On Mon, Apr 24, 2017 at 7:41 PM, Nathaniel Smith <njs@pobox.com> wrote:

But also, is it important whether strings we're loading/saving to an
HDF5 file have the same in-memory representation in numpy as they
would in the file? I *know* [1] no-one is reading HDF5 files using
np.memmap :-).

Of course they do :)

https://github.com/jjhelmus/pyfive/blob/98d26aaddd6a7d83cfb189c113e172cc1b60d5f8/pyfive/low_level.py#L682

Also, further searching suggests that HDF5 actually supports all of
nul termination, nul padding, and space padding, and that nul
termination is the default? How much does it help to have in-memory
compatibility with just one of these options (and not even the default
one)? Would we need to add the other options to be really useful for
HDF5?

h5py actually ignores this option and only uses null termination. I have not heard any complaints about this (though I have heard complaints about the lack of fixed-length UTF-8).

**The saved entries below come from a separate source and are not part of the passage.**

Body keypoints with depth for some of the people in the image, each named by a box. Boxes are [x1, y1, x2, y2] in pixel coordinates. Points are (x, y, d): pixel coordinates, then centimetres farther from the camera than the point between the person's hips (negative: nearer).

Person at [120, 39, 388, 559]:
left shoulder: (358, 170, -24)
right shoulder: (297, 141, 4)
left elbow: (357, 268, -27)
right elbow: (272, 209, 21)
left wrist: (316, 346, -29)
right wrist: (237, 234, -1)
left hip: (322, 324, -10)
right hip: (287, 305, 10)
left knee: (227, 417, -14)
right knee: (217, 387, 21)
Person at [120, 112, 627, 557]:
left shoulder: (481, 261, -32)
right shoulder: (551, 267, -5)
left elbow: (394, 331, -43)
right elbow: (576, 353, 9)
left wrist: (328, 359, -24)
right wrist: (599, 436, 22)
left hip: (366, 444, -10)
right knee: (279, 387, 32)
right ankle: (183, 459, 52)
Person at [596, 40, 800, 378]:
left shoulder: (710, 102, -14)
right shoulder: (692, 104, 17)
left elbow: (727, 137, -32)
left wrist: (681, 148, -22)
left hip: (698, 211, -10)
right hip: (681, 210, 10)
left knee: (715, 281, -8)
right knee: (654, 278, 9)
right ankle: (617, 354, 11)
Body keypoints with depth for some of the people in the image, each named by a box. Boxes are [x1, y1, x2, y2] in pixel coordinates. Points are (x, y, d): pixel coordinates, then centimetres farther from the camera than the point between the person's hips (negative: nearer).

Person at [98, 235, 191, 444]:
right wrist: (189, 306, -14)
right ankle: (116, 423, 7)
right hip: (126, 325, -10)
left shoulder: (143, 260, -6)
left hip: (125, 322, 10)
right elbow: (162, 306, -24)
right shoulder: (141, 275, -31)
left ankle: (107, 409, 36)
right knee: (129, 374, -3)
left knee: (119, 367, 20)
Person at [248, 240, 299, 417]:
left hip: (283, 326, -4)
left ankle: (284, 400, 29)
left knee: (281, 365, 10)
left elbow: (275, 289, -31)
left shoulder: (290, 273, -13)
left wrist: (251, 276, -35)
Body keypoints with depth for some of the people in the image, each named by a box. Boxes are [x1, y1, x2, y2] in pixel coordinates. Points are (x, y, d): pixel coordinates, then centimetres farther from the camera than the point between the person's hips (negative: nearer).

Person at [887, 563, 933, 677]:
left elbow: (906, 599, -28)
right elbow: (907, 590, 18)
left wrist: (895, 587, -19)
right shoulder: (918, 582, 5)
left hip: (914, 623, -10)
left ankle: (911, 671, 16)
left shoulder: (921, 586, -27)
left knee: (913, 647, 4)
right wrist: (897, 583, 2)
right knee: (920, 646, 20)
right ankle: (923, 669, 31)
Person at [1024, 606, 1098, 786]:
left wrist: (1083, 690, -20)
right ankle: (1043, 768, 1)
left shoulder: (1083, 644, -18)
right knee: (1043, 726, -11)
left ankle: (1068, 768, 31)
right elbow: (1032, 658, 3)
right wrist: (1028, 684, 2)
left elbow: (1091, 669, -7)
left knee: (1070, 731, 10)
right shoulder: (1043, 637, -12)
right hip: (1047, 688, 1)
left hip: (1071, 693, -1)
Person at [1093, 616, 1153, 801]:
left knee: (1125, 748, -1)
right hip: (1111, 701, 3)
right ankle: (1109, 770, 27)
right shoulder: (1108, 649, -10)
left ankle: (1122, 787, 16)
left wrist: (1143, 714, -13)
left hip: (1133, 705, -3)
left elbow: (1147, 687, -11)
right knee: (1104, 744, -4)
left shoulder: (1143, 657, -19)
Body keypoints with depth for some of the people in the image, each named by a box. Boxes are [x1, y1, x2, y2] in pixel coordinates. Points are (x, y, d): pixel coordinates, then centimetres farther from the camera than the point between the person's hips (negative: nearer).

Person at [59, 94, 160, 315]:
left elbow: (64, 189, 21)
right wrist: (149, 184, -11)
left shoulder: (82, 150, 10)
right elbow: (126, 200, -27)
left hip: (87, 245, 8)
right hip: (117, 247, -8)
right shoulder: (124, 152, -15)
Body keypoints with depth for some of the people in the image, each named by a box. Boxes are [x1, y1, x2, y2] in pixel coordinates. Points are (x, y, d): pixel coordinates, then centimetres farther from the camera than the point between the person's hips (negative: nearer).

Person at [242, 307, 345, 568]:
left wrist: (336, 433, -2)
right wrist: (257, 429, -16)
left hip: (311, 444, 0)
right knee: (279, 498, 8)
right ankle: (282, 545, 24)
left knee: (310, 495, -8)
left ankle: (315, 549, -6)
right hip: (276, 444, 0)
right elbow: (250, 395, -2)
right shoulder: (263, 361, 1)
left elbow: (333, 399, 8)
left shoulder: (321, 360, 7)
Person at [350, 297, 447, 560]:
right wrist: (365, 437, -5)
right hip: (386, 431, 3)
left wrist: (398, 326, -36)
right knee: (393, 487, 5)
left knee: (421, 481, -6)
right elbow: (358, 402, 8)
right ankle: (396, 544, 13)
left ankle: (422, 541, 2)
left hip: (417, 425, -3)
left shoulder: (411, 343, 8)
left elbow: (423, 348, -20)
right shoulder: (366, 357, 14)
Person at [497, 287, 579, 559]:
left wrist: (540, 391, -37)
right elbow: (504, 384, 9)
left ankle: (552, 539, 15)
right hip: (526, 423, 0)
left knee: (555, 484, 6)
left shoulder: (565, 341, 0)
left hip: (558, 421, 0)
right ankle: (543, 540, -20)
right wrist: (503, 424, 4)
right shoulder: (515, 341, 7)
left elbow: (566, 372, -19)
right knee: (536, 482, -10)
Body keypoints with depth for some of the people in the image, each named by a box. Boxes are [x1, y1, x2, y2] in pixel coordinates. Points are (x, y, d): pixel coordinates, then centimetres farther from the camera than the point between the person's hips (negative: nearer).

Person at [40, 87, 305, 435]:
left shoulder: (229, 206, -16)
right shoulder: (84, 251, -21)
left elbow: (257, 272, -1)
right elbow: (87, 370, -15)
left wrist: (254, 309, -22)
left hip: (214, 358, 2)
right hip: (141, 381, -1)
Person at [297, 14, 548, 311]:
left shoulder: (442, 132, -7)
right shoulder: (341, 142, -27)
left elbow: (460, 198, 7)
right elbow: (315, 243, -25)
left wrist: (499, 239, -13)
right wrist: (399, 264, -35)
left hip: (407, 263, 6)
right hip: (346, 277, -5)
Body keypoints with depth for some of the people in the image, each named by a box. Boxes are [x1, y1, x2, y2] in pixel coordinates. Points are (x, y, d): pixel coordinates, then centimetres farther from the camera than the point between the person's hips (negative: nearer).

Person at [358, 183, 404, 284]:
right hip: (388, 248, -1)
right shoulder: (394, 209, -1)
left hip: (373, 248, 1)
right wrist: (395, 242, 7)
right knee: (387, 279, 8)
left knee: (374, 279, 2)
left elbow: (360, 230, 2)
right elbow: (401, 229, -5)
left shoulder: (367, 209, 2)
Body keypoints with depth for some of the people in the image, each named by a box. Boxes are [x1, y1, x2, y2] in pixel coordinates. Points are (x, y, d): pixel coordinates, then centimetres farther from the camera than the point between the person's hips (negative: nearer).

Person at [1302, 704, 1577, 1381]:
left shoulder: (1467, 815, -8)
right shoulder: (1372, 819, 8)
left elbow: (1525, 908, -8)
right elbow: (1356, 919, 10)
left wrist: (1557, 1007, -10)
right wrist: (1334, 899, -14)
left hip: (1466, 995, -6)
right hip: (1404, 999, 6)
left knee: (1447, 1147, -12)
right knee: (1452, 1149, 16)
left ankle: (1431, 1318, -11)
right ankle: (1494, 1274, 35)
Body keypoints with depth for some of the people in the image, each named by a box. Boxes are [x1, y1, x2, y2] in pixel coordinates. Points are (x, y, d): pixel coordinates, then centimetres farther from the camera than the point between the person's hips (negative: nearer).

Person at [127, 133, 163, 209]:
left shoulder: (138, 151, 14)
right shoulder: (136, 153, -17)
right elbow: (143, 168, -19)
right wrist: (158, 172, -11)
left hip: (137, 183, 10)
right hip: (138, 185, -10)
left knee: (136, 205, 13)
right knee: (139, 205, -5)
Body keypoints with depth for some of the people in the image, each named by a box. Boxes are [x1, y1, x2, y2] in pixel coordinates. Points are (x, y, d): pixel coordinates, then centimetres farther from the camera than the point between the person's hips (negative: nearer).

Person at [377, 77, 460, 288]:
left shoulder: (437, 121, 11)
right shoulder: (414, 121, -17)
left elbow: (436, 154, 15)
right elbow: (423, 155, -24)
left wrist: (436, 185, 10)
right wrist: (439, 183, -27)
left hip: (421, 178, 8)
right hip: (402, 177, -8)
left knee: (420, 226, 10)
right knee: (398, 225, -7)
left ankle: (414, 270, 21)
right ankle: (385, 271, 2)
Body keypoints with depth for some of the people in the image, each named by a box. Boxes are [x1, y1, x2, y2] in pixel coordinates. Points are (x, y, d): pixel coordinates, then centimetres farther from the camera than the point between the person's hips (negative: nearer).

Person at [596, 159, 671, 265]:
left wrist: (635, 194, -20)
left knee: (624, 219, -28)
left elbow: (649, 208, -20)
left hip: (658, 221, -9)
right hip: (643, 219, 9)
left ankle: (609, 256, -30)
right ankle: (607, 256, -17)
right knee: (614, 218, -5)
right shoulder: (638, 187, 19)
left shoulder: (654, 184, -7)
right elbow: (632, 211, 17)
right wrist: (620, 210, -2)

But more generally, you're right. h5py doesn't need a corresponding NumPy dtype for each HDF5 string dtype, though that would certainly be convenient. In fact, it already (ab)uses NumPy's dtype metadata with h5py.special_dtype to indicate a homogeneous string type for object arrays.

I would guess h5py users have the same needs for efficient string representations (including surrogate-escape options) as other scientific users.